**Collected data:**
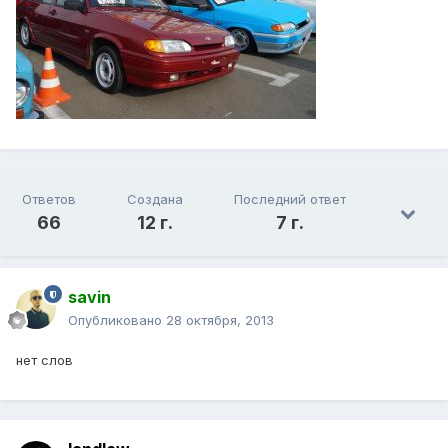
Ответов
Создана
Последний ответ
66
12 г.
7 г.
savin
Опубликовано
28 октября, 2013
нет слов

**Problem details:** A word-for-word copy of all the data is required, minus the pictures.

**Answer box:**
Ответов
Создана
Последний ответ
66
12 г.
7 г.
savin
Опубликовано
28 октября, 2013
нет слов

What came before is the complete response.